Document extract —
============================================================

The molded utility cable 72 emerging from the die 38 is passed between spaced apart lopper rolls 74 in a zigzag fashion to repeatedly flex the cable and avoid the formation of a memory or set that might occur when the cable is stored in coiled form. The looper rolls 74 are driven and additionally served functions of pullers to advance the cable from the protrusion die. The cable is then either coiled on a reel 76 without further processing or past on for further processing with or without coiling. Continued processing is accomplished in second and third protrusion dies embodying the same construction as shown in FIGS. 4 and 5 but with the die surface having the same venturing shape enlarged to process the additional layers of polymer. The continued processing is by the application of a catalyzed polymer, conductors and filaments as explained hereinbefore and illustrated in FIG. 2.

A second embodiment of the present invention is illustrated in FIG. 6 and differs from the first embodiment by the provision of apparatus for the use of a thermosetting resin, which requires the addition of heat for initiating the catalytic reaction to harden the resin. Multiple strands of abraded continuous fibers 30, such as Keviar, for example, are drawn from the storage creels 32, and are distributed about the bundle of the electrical conductors 12 which are coated with the mixture of carbon and grease and pulled from the storage reel 34. The fibers 30 and the bundle of conductors are disbursed by a comb 80 for individual submersion in a vessel 82 containing a catalyzed polymer preferably a heat setting epoxy. The fibers 30 are then disbursed about the bundle of conductors 12 by passage through the apertures in a comb 36. The conductors 12 and the abraded fibers 30 emerging from the comb pass into a protrusion die 38A which is the same as protrusion die 38 with exception that the entrance portion does not contain orifices for the introduction of a polymer and a catalyst. The endothermic reaction in the die 38A is accomblished by the heat supplied by the hot water controlled by the thermostatic mixing valves 60A-70A to allow the polymer to gel before emerging from the die.

The molded utility cable 82 emerging from the die 38A extends through spaced apart pullers 86 and 88 used to pull the molded utility cable through the die 38A and then passed between spaced apart lopper rolls 74 in a zigzag fashion to repeatedly flex the cable and avoid the formation of a memory or set that might occur when the cable is stored in coiled form. As in the first embodiment, the cable is then either coiled on a reel 76 or continuously processed by the application of a catalyzed polymer, conductors and filaments as explained hereinbefore and illustrated in FIG. 2.

============================================================

Problem to solve — Continue the passage on manufacturing molded utility cable, picking up after its final sentence.

============================================================

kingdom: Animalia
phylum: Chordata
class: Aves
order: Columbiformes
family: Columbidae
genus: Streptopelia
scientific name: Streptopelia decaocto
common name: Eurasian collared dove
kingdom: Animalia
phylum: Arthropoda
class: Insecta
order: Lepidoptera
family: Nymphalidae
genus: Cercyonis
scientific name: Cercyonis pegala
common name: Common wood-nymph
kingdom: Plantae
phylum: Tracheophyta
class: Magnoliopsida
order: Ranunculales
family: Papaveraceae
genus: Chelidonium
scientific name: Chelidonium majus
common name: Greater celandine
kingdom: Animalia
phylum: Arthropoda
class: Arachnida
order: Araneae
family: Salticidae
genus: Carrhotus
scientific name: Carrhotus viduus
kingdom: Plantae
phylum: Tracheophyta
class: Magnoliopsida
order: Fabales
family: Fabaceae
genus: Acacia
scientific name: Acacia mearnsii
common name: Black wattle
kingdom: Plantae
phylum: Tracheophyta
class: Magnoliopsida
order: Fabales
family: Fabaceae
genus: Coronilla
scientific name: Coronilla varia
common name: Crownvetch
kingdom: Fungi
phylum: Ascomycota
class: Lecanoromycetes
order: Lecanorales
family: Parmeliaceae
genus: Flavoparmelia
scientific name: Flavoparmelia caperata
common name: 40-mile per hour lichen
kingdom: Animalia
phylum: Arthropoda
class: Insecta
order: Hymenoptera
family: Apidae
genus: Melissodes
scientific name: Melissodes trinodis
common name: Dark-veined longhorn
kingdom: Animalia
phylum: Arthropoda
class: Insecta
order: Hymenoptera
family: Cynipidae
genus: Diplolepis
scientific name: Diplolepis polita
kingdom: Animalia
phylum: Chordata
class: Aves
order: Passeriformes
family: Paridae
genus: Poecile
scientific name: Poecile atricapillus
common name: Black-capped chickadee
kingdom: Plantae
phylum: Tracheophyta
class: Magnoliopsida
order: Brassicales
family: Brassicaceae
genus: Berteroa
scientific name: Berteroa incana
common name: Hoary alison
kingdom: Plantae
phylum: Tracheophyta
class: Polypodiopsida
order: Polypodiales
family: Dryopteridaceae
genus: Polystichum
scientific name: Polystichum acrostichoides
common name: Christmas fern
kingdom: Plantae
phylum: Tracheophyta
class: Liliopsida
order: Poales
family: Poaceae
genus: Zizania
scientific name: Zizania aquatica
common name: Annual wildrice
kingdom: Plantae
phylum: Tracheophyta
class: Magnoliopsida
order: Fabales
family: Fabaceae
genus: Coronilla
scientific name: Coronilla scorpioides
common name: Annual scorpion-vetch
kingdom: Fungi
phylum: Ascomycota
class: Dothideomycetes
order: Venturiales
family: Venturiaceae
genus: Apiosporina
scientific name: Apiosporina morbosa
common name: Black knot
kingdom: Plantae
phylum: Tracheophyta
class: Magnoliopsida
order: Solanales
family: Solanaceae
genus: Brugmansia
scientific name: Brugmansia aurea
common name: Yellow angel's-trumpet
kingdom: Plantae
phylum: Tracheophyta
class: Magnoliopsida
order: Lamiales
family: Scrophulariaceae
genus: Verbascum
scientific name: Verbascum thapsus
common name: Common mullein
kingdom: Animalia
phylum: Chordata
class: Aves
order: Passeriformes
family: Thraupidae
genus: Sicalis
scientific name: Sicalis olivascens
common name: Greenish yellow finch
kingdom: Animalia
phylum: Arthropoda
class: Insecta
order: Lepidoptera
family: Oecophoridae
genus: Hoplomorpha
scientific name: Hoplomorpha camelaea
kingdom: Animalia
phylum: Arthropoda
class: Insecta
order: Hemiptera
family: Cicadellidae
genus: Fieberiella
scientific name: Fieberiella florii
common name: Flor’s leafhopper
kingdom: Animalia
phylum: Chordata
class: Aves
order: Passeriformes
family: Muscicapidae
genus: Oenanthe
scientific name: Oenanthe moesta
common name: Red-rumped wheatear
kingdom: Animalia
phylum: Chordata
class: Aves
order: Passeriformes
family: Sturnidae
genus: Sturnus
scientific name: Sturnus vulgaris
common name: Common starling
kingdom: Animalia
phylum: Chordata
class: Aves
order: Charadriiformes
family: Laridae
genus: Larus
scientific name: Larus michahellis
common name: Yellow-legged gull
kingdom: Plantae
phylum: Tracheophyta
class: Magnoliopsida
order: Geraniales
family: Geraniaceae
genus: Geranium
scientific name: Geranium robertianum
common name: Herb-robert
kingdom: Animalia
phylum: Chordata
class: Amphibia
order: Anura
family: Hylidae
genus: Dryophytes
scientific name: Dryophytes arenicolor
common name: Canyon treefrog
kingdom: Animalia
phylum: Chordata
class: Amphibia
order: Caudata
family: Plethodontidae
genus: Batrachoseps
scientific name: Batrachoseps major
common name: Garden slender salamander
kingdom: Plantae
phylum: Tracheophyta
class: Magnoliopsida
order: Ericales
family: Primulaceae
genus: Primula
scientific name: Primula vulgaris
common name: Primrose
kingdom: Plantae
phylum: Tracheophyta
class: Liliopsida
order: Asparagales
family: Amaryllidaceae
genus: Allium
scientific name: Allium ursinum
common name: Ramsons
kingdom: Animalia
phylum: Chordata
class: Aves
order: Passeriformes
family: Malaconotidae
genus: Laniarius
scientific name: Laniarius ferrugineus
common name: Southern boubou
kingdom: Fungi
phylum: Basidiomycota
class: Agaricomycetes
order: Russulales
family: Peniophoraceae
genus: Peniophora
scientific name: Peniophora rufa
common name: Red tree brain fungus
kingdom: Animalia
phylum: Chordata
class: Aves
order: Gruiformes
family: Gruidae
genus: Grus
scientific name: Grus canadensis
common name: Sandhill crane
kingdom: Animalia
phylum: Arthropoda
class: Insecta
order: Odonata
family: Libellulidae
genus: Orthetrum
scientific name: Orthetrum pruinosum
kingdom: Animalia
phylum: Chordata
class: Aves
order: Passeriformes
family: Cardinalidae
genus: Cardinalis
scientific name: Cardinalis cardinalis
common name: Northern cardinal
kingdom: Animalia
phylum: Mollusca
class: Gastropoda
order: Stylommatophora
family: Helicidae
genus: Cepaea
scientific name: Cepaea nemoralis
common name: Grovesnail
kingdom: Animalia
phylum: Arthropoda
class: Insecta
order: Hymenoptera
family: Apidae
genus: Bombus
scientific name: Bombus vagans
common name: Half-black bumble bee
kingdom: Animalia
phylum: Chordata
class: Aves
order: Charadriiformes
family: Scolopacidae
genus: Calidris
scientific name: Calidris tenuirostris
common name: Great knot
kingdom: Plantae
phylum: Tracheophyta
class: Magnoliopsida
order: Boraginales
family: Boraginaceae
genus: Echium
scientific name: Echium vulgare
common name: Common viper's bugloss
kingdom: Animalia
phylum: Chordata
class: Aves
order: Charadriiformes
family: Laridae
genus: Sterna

============================================================

Exercise response —
While the present invention has been described in connection with the preferred embodiments of the various figures, it is to be understood that other similar embodiments may be used or modifications and additions may be made to described embodiments for performing the same function of the present invention without deviating there from. Therefore, the present invention should not be limited to any single embodiment, but rather construed in breadth and scope in accordance with the recitation of the appended claims.

Claims

1. Apparatus for forming a sheathed utility cable, said apparatus including the combination of:

an applicator for applying a mass of a catalyzed polymer to-a utility conductor and plurality of strands of reinforcing filaments,

a protrusion die having an elongated continuous flow space for passage of bundle consisting of said caterized polymer, utility conductor and reinforcement filaments discharged from said applicator

a sleeve surrounding said protrusion die for forming an annular chamber there between;

a plurality of closure members at spaced apart locations along said annular chamber for forming discrete chambers for passage of a fluid medium;

inlet and outlet conduits connecting to each of said discrete chamber for passage of a fluid medium;

a controller for a fluid medium passing to each of said desecrate chambers for maintaining a predetermined thermal gradient along said protrusion die; and

a driven puller for continuously advancing said bundle from said die.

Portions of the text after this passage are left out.